[Data excerpts]
----
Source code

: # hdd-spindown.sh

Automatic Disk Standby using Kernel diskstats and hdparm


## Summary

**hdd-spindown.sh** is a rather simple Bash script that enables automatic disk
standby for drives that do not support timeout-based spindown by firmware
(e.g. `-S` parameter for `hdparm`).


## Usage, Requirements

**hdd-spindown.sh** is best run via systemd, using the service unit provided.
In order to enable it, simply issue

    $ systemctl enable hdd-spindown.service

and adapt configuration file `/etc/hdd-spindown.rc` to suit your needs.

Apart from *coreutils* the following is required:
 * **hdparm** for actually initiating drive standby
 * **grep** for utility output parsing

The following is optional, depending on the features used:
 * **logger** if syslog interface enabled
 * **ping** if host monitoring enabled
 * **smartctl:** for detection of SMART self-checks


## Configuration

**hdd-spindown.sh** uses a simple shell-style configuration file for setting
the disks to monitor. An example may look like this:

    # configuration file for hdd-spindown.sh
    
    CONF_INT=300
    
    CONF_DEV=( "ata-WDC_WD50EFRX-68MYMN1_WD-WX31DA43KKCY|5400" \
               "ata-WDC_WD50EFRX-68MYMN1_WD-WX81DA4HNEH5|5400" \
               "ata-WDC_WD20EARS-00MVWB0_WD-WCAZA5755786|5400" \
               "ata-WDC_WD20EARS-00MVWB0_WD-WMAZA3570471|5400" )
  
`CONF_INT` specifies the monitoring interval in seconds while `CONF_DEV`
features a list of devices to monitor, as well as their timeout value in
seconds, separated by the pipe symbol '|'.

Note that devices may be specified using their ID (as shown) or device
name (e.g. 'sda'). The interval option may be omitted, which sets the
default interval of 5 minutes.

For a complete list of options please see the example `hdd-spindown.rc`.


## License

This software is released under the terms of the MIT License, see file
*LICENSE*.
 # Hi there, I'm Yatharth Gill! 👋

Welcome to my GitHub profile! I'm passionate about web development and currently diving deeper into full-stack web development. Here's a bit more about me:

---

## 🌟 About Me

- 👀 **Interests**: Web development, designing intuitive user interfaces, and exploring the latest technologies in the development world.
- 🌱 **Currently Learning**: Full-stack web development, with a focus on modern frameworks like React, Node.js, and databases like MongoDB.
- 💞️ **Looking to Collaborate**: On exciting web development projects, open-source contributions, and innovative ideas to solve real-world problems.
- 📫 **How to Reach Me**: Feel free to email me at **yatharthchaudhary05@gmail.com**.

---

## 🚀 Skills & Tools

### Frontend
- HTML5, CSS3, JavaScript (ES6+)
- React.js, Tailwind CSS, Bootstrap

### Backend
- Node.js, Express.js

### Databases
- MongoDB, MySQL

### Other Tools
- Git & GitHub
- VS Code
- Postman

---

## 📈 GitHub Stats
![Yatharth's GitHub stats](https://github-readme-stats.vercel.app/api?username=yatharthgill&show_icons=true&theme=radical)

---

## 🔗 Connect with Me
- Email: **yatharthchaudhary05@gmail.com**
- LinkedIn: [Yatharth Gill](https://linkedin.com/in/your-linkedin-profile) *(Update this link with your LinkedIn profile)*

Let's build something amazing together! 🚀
----
Output exactly the lines of the data that run from the one containing "## 🔗 Connect with Me" to the very last line, and no others.

## 🔗 Connect with Me
- Email: **yatharthchaudhary05@gmail.com**
- LinkedIn: [Yatharth Gill](https://linkedin.com/in/your-linkedin-profile) *(Update this link with your LinkedIn profile)*

Let's build something amazing together! 🚀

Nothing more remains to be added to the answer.